Jason Meredith, an old friend, has a few things he’d like to say to Harriet, especially now that she’s a widow. He might have better luck surviving a bear attack, though, than thawing her frozen heart. He’s got his work cut out for him, but Jason’s a patient man. At least, he used to think he was…
By Heather Frey Blanton
Copyright 2013 Heather Blanton
Feeling a little low today? Like the world is sucker-punching you? Well, you can mope…or you can fight. Learn a lesson from a true lady in defiance.
“I only had seven dollars to my name. I didn’t know a soul in Alaska. I had no place to go. So I stood on the beach in the rain, while tented Skagway of 1897 shouted, cursed, and surged about me.”

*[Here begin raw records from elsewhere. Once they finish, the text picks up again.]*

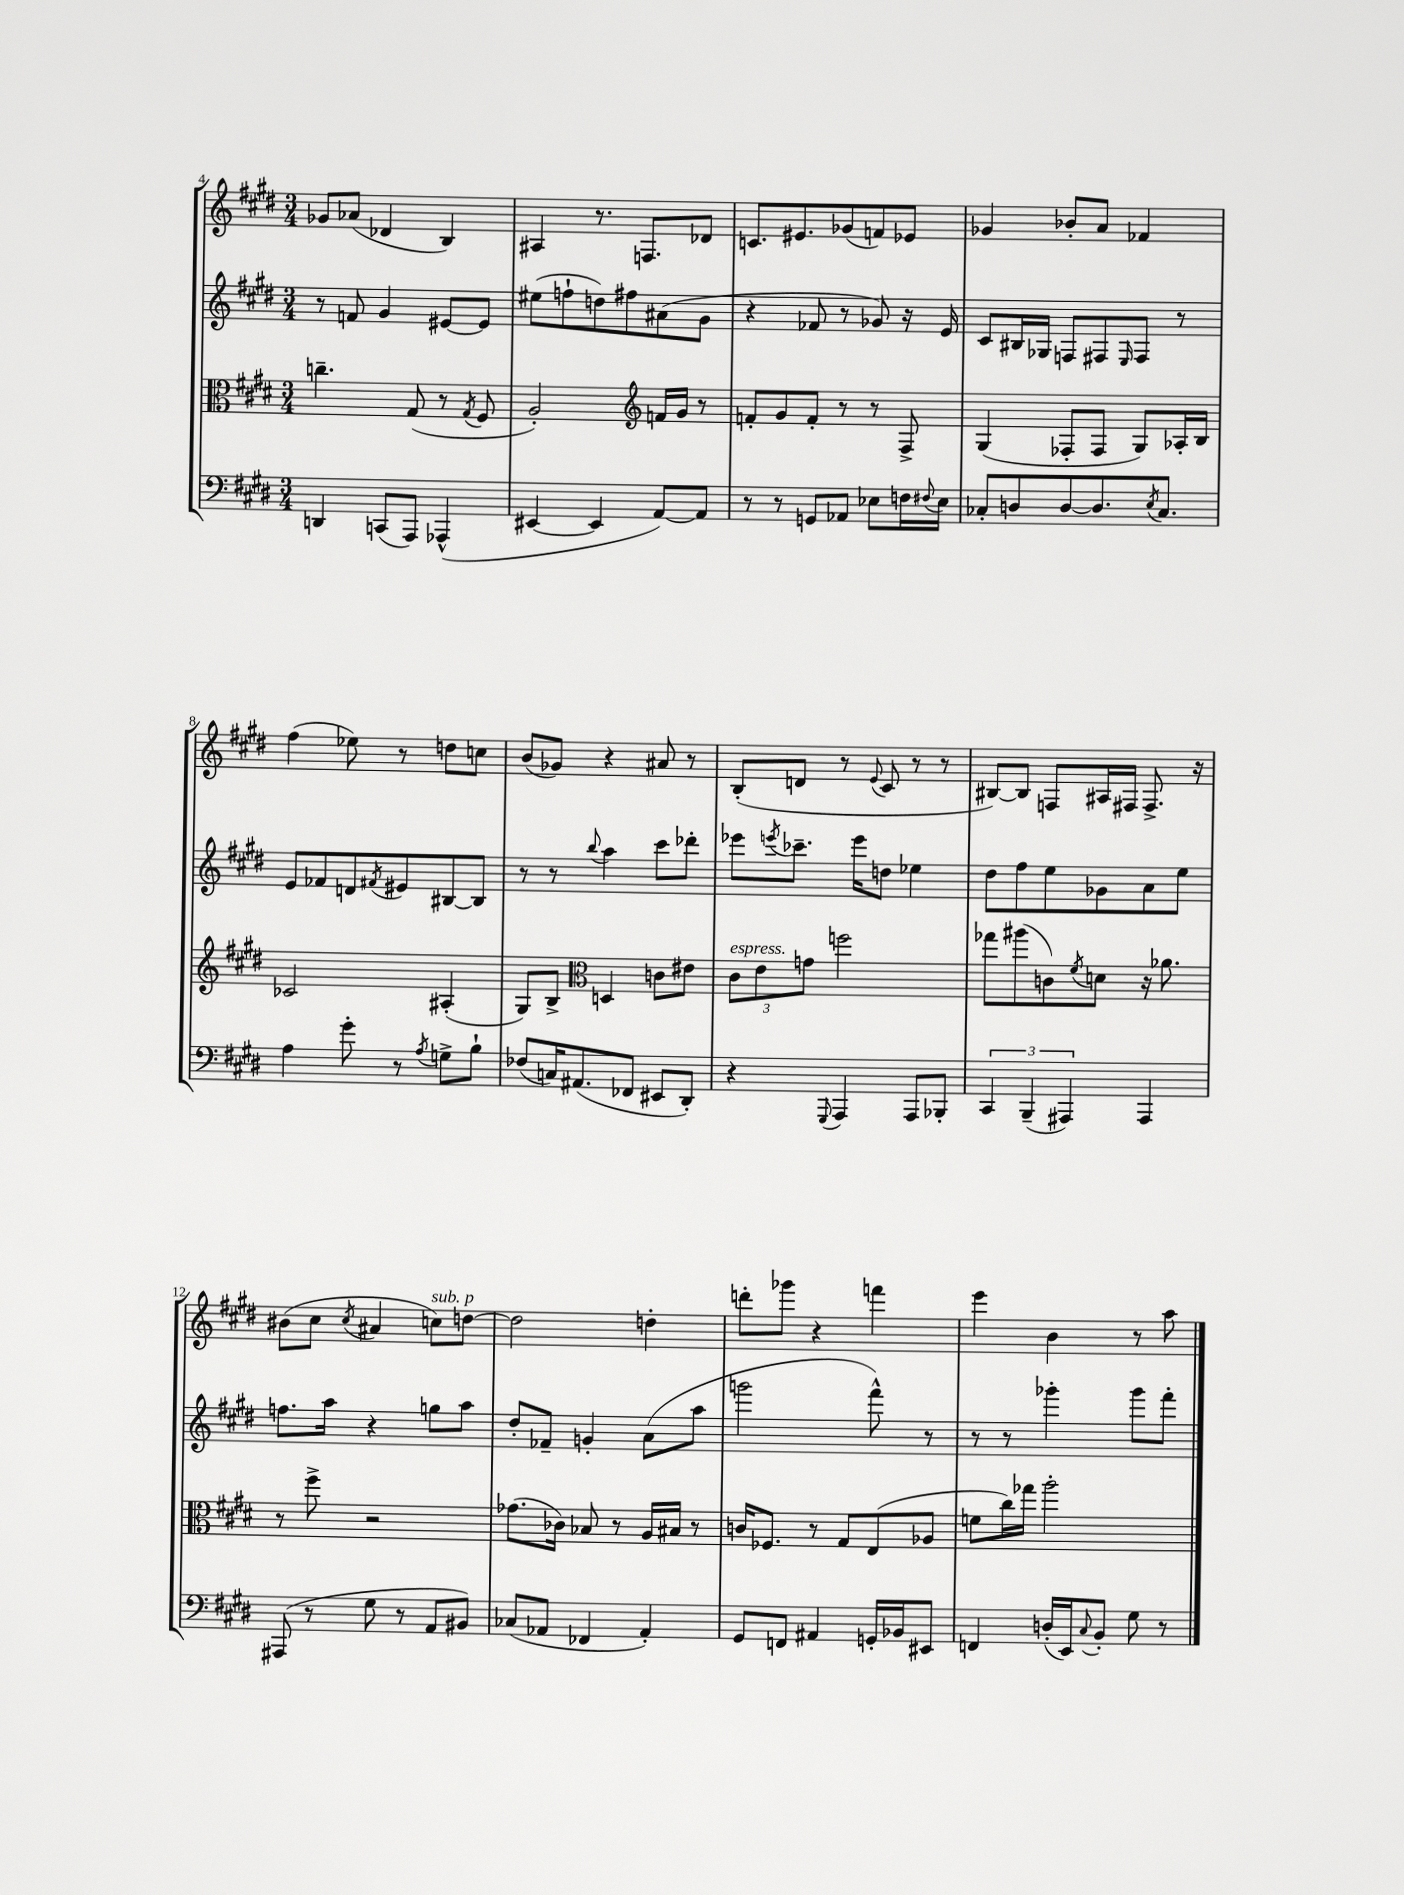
<<
\new StaffGroup <<
\new Staff = "s0" {
    \clef treble \key e \major \numericTimeSignature \time 3/4
    ges'8 aes'8( des'4 b4) |
    ais4 r8. f8. des'8 |
    c'8. eis'8. ges'8( f'8) ees'8 |
    ges'4 bes'8-. a'8 fes'4 |
    fis''4( ees''8) r8 d''8 c''8 |
    b'8( ges'8) r4 ais'8 r8 |
    b8-.( d'8 r8 \appoggiatura { e'8 } cis'8 r8 r8 |
    bis8~) bis8 f8 ais16 fis16 fis8.-> r16 |
    bis'8( cis''8 \acciaccatura { cis''8 } ais'4 c''8^\markup { \italic "sub. p" }) d''8~ |
    d''2 d''4-. |
    d'''8-. ges'''8 r4 f'''4 |
    e'''4 b'4 r8 a''8 \bar "|." |
}
\new Staff = "s1" {
    \clef treble \key e \major \numericTimeSignature \time 3/4
    r8 f'8 gis'4 eis'8~ eis'8 |
    eis''8( f''8-! d''8) fis''8 ais'8( gis'8 |
    r4 fes'8 r8 ges'8) r16 e'16 |
    cis'8 bis16 ges16 f8 fis8 \grace { e16 } fis8 r8 |
    e'8 fes'8 d'8 \acciaccatura { fis'8 } eis'8 bis8~ bis8 |
    r8 r8 \appoggiatura { b''8 } a''4 cis'''8 des'''8-. |
    ees'''8 \acciaccatura { e'''8 } ces'''8.-- e'''16 d''8 ees''4 |
    dis''8 fis''8 e''8 ges'8 a'8 e''8 |
    f''8. a''16 r4 g''8 a''8 |
    dis''8-. fes'8-- g'4-. a'8( a''8 |
    g'''2 fis'''8-^) r8 |
    r8 r8 ges'''4-. ges'''8 fis'''8-. \bar "|." |
}
\new Staff = "s2" {
    \clef alto \key e \major \numericTimeSignature \time 3/4
    c''4.-- gis8( r8 \acciaccatura { gis8 } fis8 |
    a2-.) \clef treble f'16 gis'16 r8 |
    f'8-. gis'8 f'8-. r8 r8 fis8-> |
    gis4( fes8-. fes8 gis8) aes16-. b16 |
    ces'2 ais4-.( |
    gis8) b8-> \clef alto d4 c'8 eis'8 |
    \tuplet 3/2 { cis'8^\markup { \italic "espress." } e'8 g'8 } f''2 |
    ges''8 ais''8( c'8) \acciaccatura { fis'8 } d'8 r16 aes'8. |
    r8 fis''8-> r2 |
    ges'8.( ces'16) bes8 r8 a16 bis16 r8 |
    c'16 fes8. r8 gis8 e8( aes8 |
    f'8 cis''16) ges''16 a''2-. \bar "|." |
}
\new Staff = "s3" {
    \clef bass \key e \major \numericTimeSignature \time 3/4
    d,4 c,8( a,,8) aes,,4-^( |
    eis,4~ eis,4 a,8~) a,8 |
    r8 r8 g,8 aes,8 ees8 f16 \appoggiatura { fis8 } ees16 |
    ces8-. d8 d8~ d8. \acciaccatura { e8 } ces8. |
    a4 gis'8-. r8 \acciaccatura { a8 } g8-> b8-! |
    fes8( c16) ais,8.( fes,8 eis,8 dis,8-.) |
    r4 \appoggiatura { gis,,8 } a,,4 a,,8 bes,,8-. |
    \tuplet 3/2 { cis,4 b,,4--( ais,,4) } ais,,4 |
    ais,,8( r8 gis8 r8 a,8 bis,8) |
    ces8( aes,8 fes,4 aes,4-.) |
    gis,8 f,8 ais,4 g,16-. bes,16 eis,8 |
    f,4 d16-.( e,16) \appoggiatura { cis8 } b,8-. gis8 r8 \bar "|." |
}
>>
>>
\layout { \context { \Score currentBarNumber = #4 } }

Abandoned and nearly bankrupted by her husband, Harriet Pullen pulled herself up by her bootstraps and vowed to make a living somehow. To get started, she placed her four children with friends in Seattle and headed north to Alaska to look for work. Her desperation for employment must have shown on her face because only moments after making it to the beach, a man tapped her on the shoulder and asked her if she could cook.
Could she cook?
Capt. William Moore was building a wharf and had a crew of eighteen hungry men, a kitchen, and a problem. To his dismay, and Harriet’s good fortune, the cook had run off. With grim determination, Harriet rolled up her sleeves. But she couldn’t stand up. Moore’s “kitchen” consisted of a tarp pulled across some logs that, because of hanging hams and heavy sides of bacon, drooped so low she literally had to bend over to cook. Adding to the misery, the previous chef had left the dirt floor littered with food scraps and a table buried under a mountain of dirty plates.
Harriet said she broke down and sobbed when she saw the mess. I suspect it was the last time she cried over her situation.
By dusk, she had scrubbed the dishes with ashes from the fire, cooked a mouth-watering meal, baked apple pies for dessert…and earned her first $3.00 in Skagway. Not to mention applause from the crew.
It didn’t take her long to earn enough money to have her three young sons join her (the daughter stayed in Seattle as Skagway was no place for ladies—of any age). It also didn’t take her long to realize $3.00 a day was not enough for her and her boys to live on. So she started baking pies…at night…after working all day to feed the crew of eighteen carpenters. She baked hundreds of pies and sold them to miners and a local restaurant. She not only made enough money doing this to take care of her family, the funds made it possible for Harriet to ship seven of her horses up from Seattle.
Harriet used the horses to pack freight over the notorious White Pass Trail, lovingly nicknamed by the locals The Worst Trail This Side of Hell. It was a wee bit steep, to say the least. Harriet was the only woman EVER to move freight over it. She did so quite successfully and word got around. So maybe it was no surprise her worthless husband showed up during this time. He didn’t stay long, choosing instead to brave the cold temperatures of the Klondike rather than the chill in Skagway.
When the railroad finally made pack mules obsolete, our heroine still managed to land on her feet. She bought a big house, rented out the rooms, and sold her pies. The Pullen House eventually became one of the most famous hotels in Alaska.
Harriet never re-married and raised four good kids on her own, two of them war heroes. This “Mother of the North” died in 1947. Probably with her boots on. So no matter what is going on in your life, I suggest first that you pray, and then roll up your sleeves and get to work.